Os idosos portugueses - a pobreza e a doença
23-Jun-2009
Nestes últimos dias, o Observatório para a Saúde veio revelar alguns resultados dos seus estudos, que, para a maioria dos cidadãos que se confrontam com dificuldades a todos os níveis, não constituem nenhuma novidade.
Contributo de Maria Clara Andrade

Um dos dados revelados, é que os serviços de saúde não respondem de forma satisfatória às necessidades da população. Outro dos resultados, é que os idosos portugueses estão em 4º lugar dos mais pobres da Europa.

Reunindo estes dois resultados, é muito fácil chegar à desgraçada conclusão das condições em que vivem os nossos idosos e suas famílias. Por um lado, como é sobejamente conhecido, a esperança de vida é cada vez mais longa, quer para homens, quer para mulheres. Por outro lado, esta esperança de vida cada vez mais longa, está cada vez mais afastada de ser uma longa vida com alguma qualidade.

Sabe-se que as doenças degenerativas, como por exemplo a Doença de Alzheimer e outras doenças que normalmente desencadeiam sintomas de estados de demência severos (com todas as consequências que daí advêm), estão a atingir números assustadores também no nosso país. Desta forma, é cada vez maior o número de idosos com idade muito avançada, com quadro de doença associada, em estado de total dependência, cujas famílias não têm capacidade de resposta. A ausência de recursos económicos, a inacessibilidade aos cuidados necessários a prestar a estes idosos, ausência de condições de outra ordem como condições físicas e psicológicas, deixam as famílias totalmente desprotegidas no apoio que necessitam de prestar aos idosos doentes.

E mais uma vez, se atribui a responsabilidade às famílias. Estas, muitas vezes acusadas de abandonarem os seus idosos nos hospitais, na maioria das vezes não têm qualquer recurso para cuidarem de idosos acamados que necessitam de todos os cuidados que não podem dar.

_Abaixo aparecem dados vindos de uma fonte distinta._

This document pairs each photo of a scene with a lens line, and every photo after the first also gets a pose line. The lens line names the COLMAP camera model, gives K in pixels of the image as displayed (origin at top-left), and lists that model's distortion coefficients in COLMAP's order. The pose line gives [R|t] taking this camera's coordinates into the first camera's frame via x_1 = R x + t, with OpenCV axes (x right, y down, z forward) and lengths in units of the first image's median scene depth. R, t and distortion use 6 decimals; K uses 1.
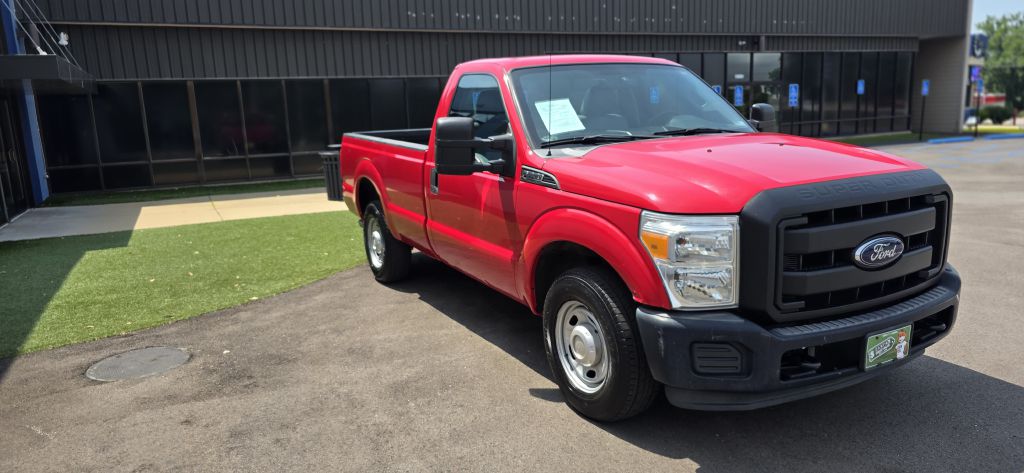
lens RADIAL K [[686.0, 0, 512.0], [0, 686.0, 236.5], [0, 0, 1]] dist [0.016655, 0.003083]
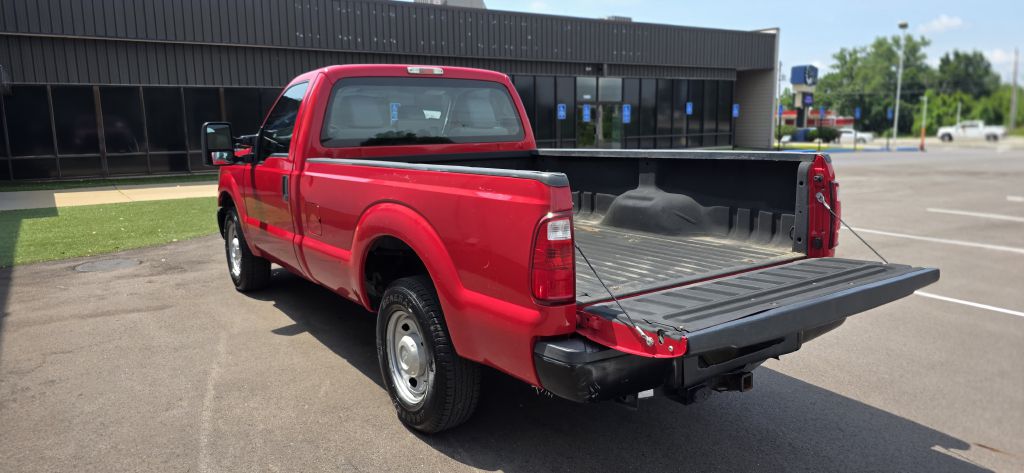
lens RADIAL K [[690.1, 0, 512.5], [0, 690.1, 231.8], [0, 0, 1]] dist [0.063016, -0.062924]
pose [[0.990282, 0.003177, 0.139037, 0.040259], [0.000242, 0.999698, -0.024570, 0.032376], [-0.139073, 0.024365, 0.989982, -0.174130]]
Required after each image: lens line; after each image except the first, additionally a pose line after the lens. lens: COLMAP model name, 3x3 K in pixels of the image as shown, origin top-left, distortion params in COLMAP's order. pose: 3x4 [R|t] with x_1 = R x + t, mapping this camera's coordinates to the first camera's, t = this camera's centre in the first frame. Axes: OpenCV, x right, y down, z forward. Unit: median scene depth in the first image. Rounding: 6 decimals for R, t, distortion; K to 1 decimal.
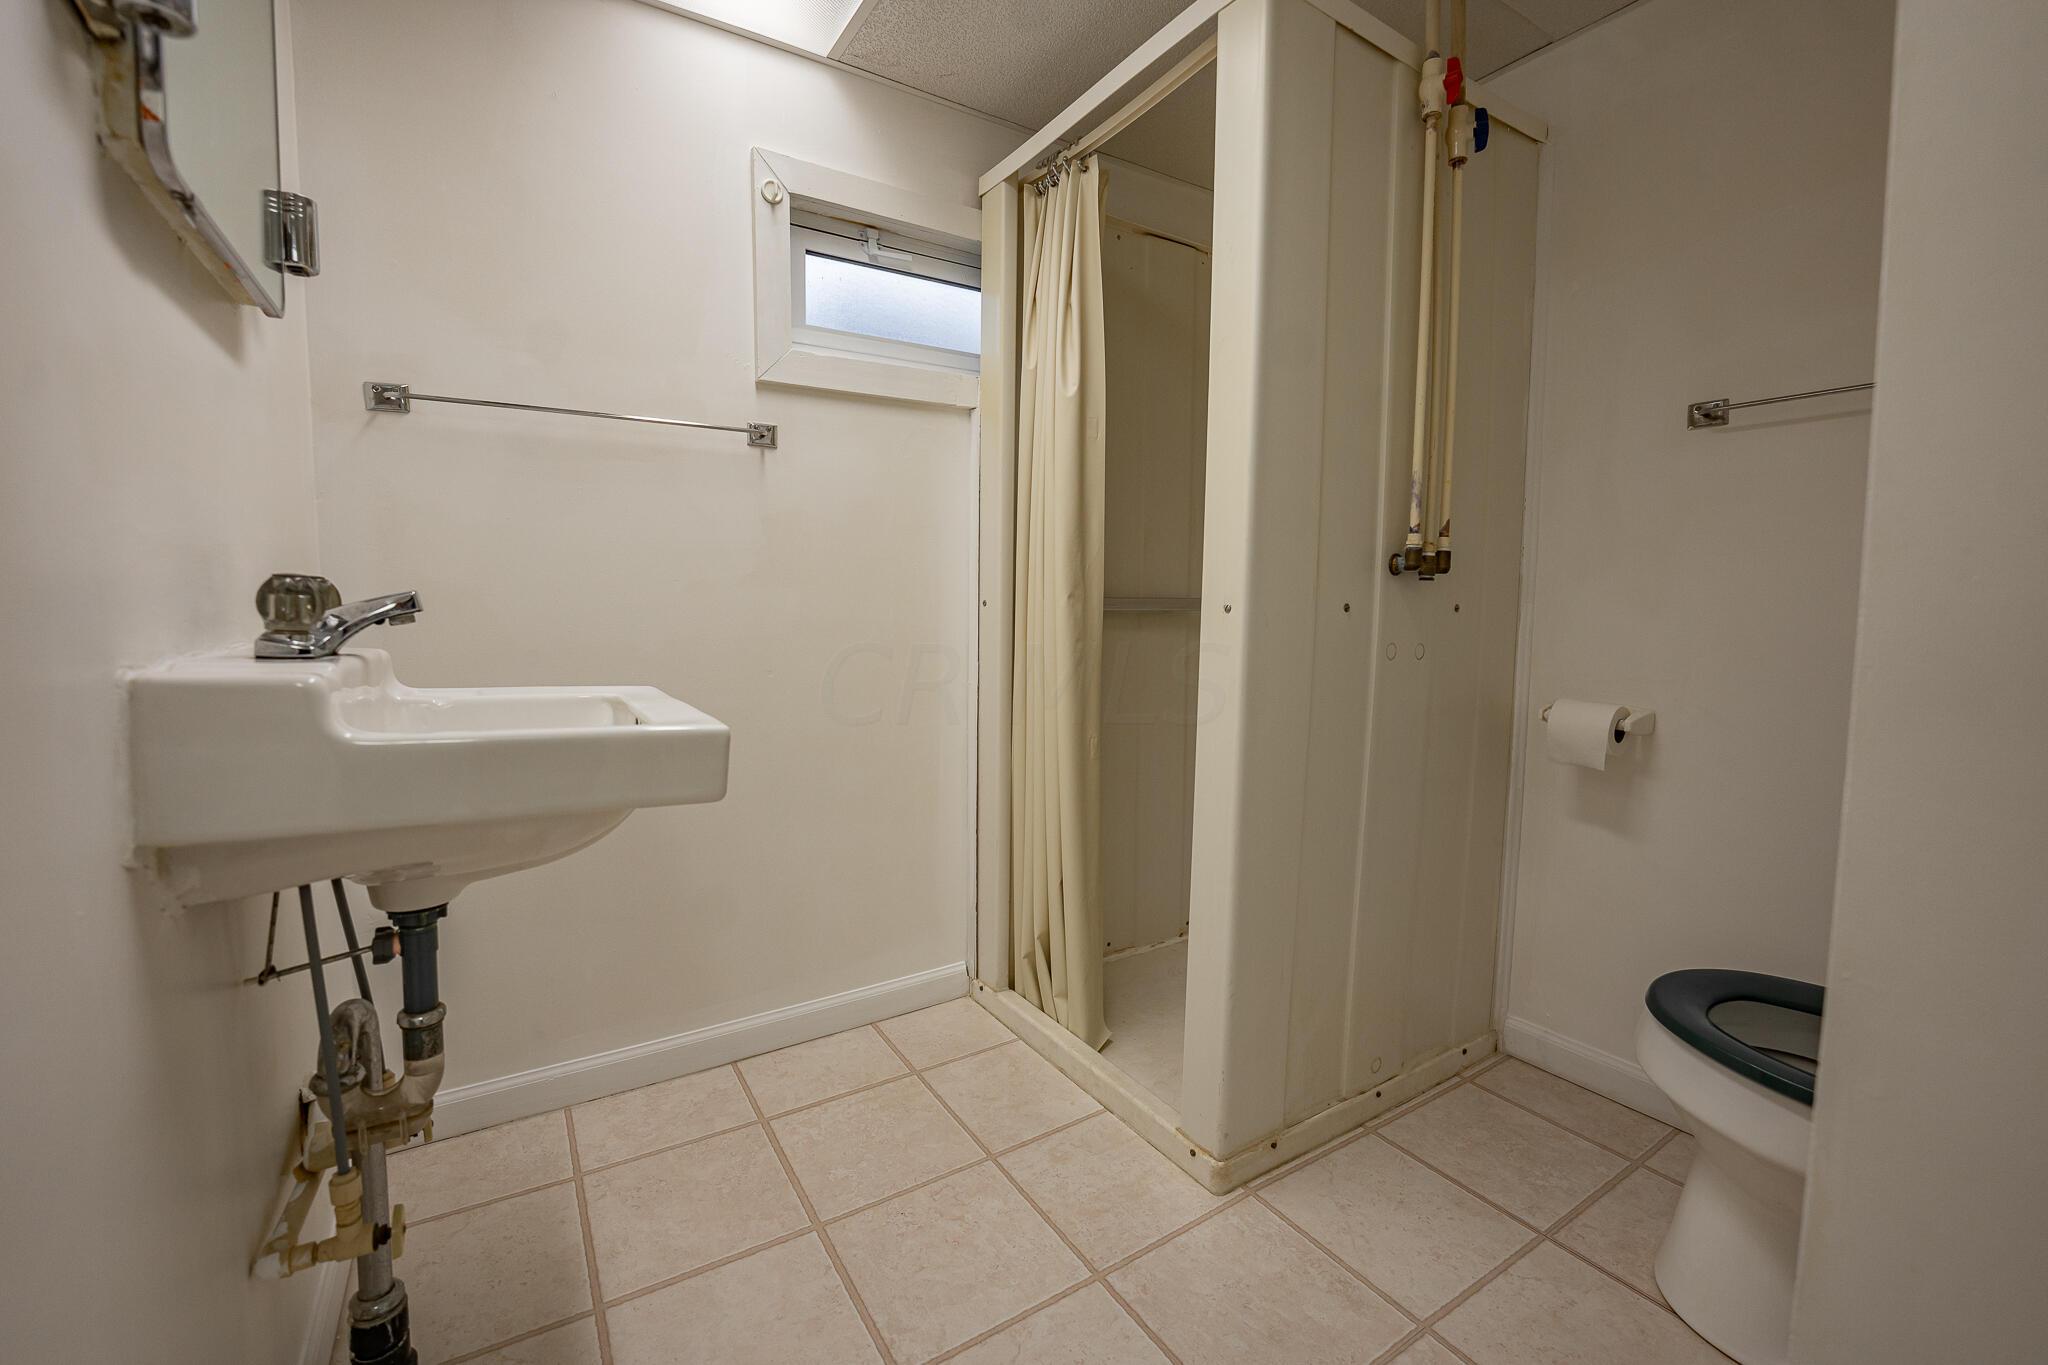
lens RADIAL K [[853.0, 0, 1029.4], [0, 853.0, 674.4], [0, 0, 1]] dist [-0.029948, 0.004608]
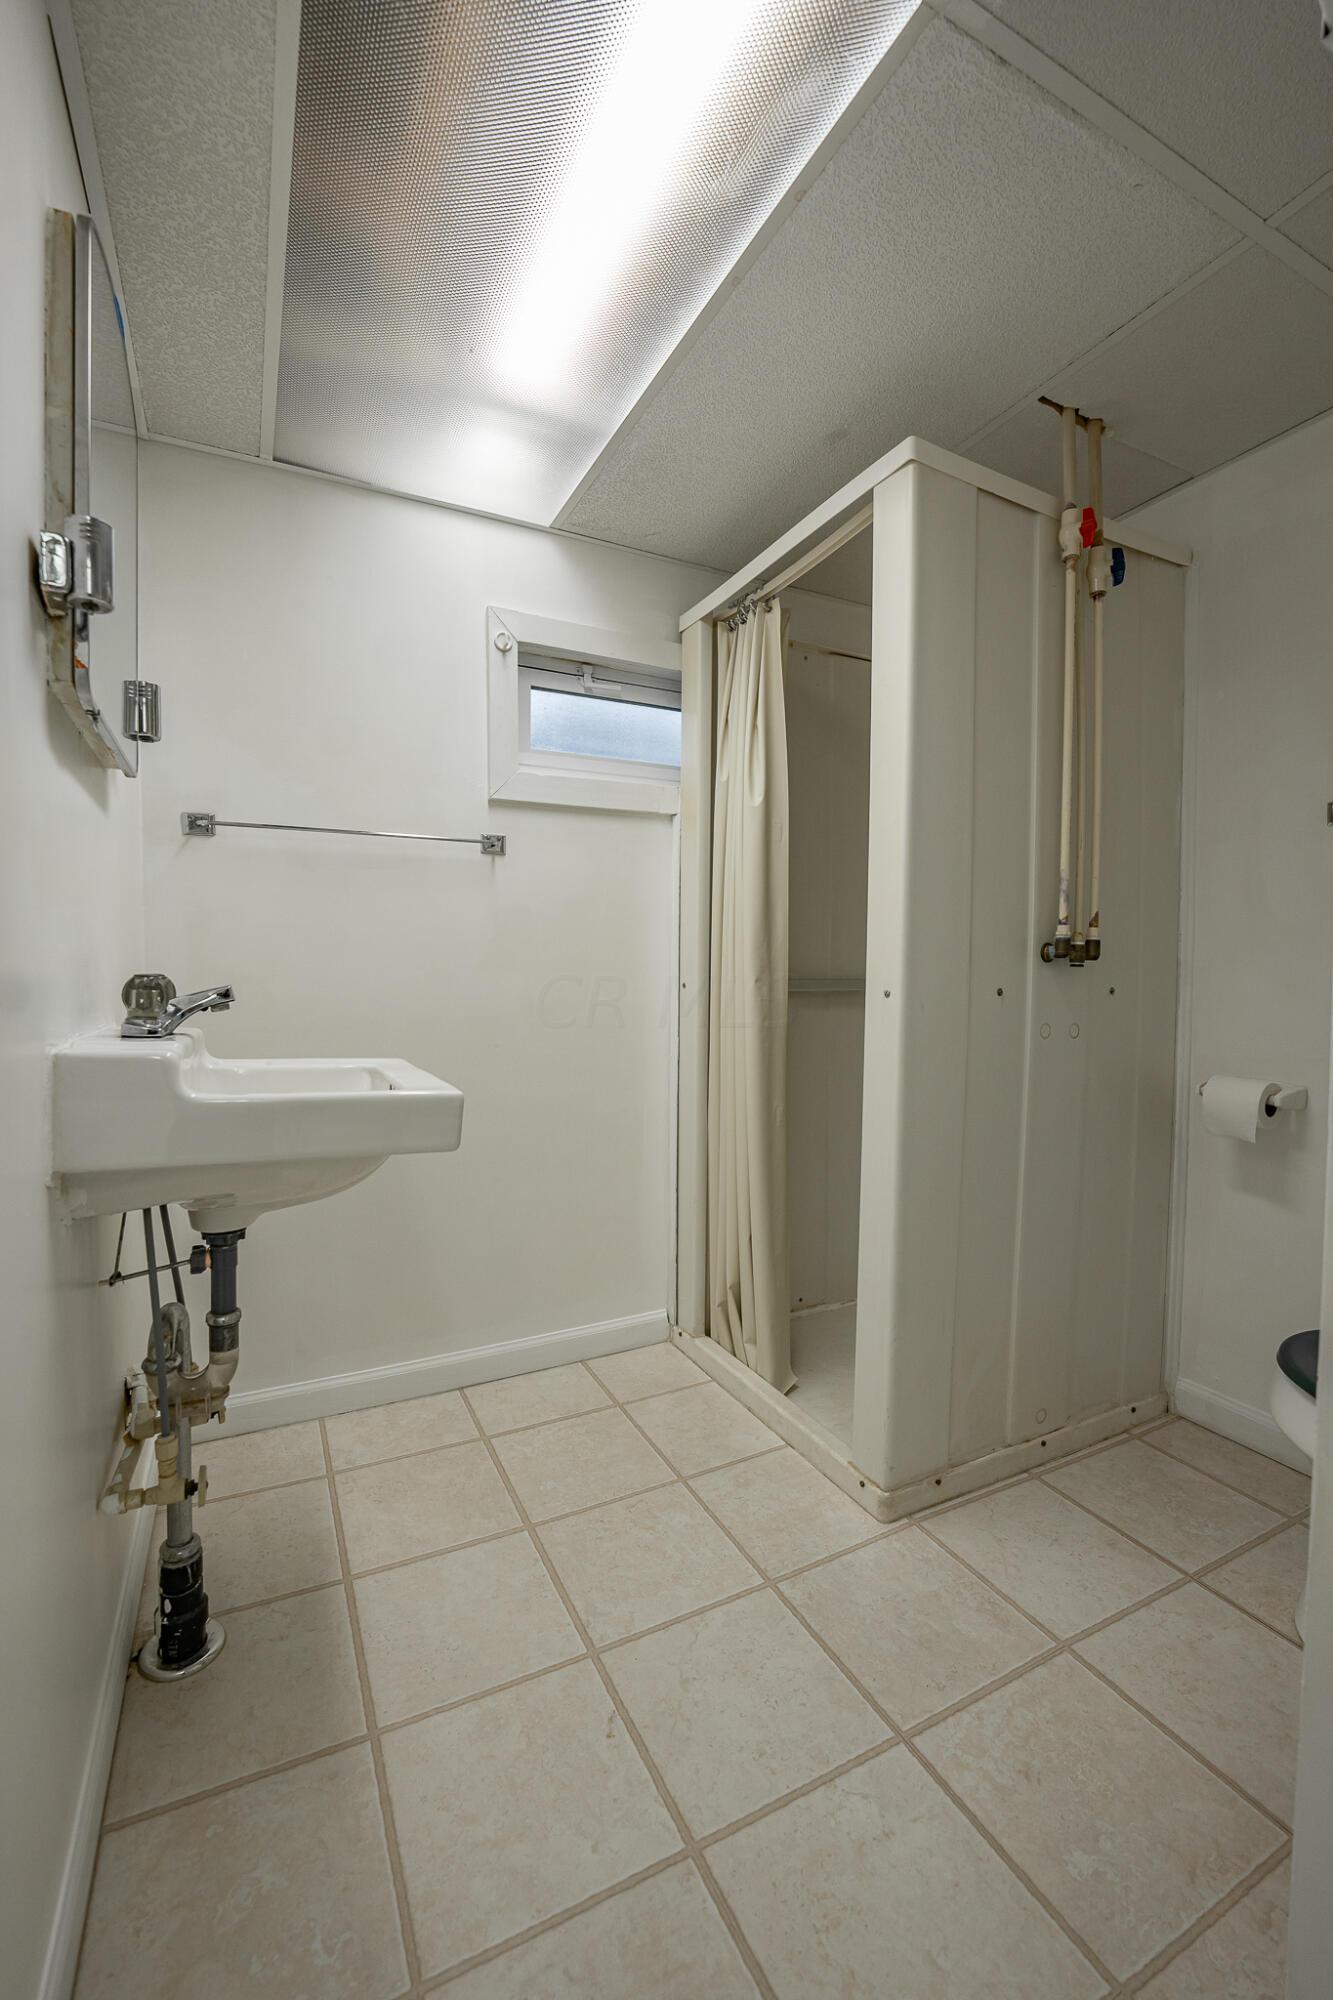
lens RADIAL K [[833.0, 0, 658.1], [0, 833.0, 1006.4], [0, 0, 1]] dist [-0.029948, 0.004608]
pose [[0.994150, 0.000459, -0.108005, 0.045279], [-0.005459, 0.998926, -0.046010, -0.007082], [0.107868, 0.046330, 0.993085, -0.132591]]
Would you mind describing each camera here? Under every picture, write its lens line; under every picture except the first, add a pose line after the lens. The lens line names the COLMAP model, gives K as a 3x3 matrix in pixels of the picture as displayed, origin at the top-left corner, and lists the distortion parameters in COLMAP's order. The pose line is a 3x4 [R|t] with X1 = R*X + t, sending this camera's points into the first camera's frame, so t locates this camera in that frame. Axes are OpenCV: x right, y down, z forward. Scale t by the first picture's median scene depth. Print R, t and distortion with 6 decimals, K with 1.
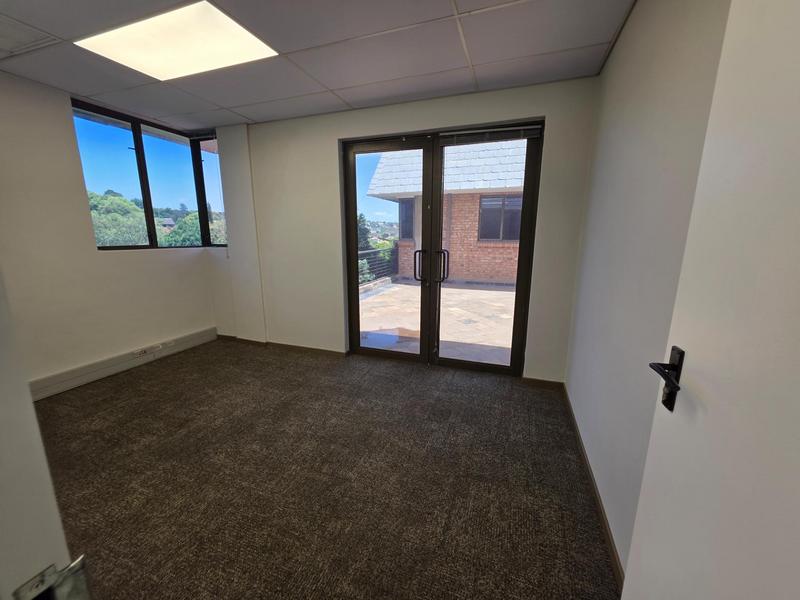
lens RADIAL K [[321.2, 0, 400.9], [0, 321.2, 299.9], [0, 0, 1]] dist [0.001992, -0.000071]
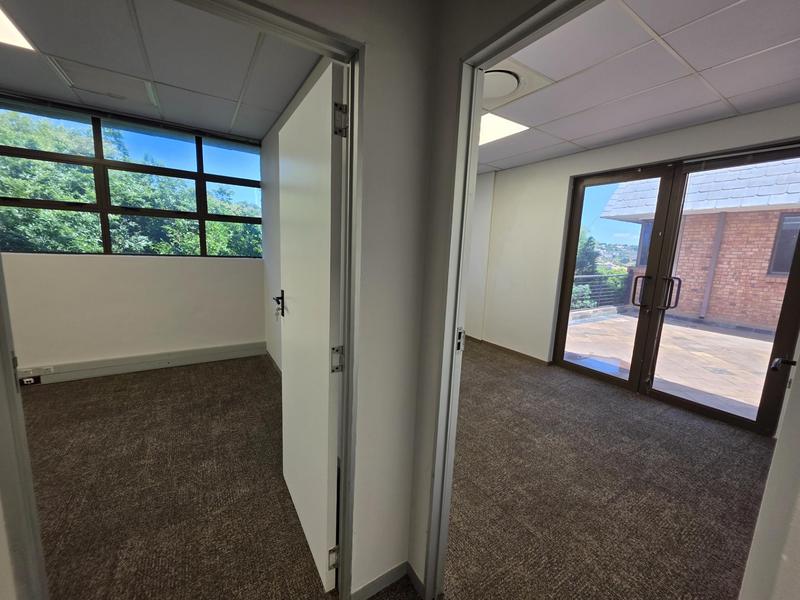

O Estado (Governo e algumas autarquias), vêm propagandear medidas de apoio aos idosos que na prática não existem:

  • Os cuidados continuados prestados em unidades de internamento, são cuidados temporários e sem continuidade, mesmo sendo a lei 101/2006 clara quanto à possibilidade de "internamento permanente quando o doente não tem possibilidade de ser cuidado no domicílio". As unidades de internamento, mesmo as de longa duração e manutenção (que são escassas para responder às necessidades), ao fim de algum tempo, dão alta aos doentes, bastando para isso que estejam num estado de saúde considerado estável e que não apresentem "escaras".

  • Os cuidados continuados prestados no domicilio, são serviços cada vez propagandeados como sendo a solução, mas não resolvem de duas formas: não têm capacidade de resposta para quem necessita destes cuidados; não resolve as situações de falta de condições domiciliárias.

  • As instituições designadas "sem fins lucrativos" - as IPSS, que apesar de na maioria dos casos serem subsidiadas pelo Estado, não respondem às necessidades das comunidades, ora porque não têm vagas para todos, ora porque não recebem idosos em determinadas condições de saúde e sobretudo se o valor da pensão for ínfimo. Em alguns casos recusam-se a aceitar inscrições mesmo para as intermináveis listas de espera.

  • Os lares da terceira idade existentes, sendo privados, são obviamente acessíveis apenas a uma minoria da população. Muitas vezes sem as mínimas condições exigíveis e cobrando preços verdadeiramente escandalosos, esta não é a solução possível para a maioria dos idosos e suas famílias atendendo aos rendimentos que lhes são atribuídos neste país (pensões de reforma e salários vergonhosos).

Em conclusão, a situação da maioria das famílias, já tão sobrecarregadas de dificuldades de toda a ordem, é efectivamente de grande desespero. Com dificuldades para educarem e criarem os filhos e muitas vezes estas situações servem de argumento ao Estado para que lhes sejam retiradas as crianças e colocadas nas instituições. Paradoxalmente, o Estado é a primeira instituição a abandonar os idosos doentes deste país. Escorraça-os da sociedade mantendo-lhes a situação de miséria e não atribuindo às famílias qualquer tipo de apoio, nem mesmo para os casos mais dramáticos. É assim, desta forma, que continuaremos vergonhosamente no ranking da Europa como o povo mais pobre e com os doentes em situação de maior precariedade, sem solução para o será a curto prazo, o maior problema da sociedade portuguesa - a doença e os idosos mais pobres da Europa.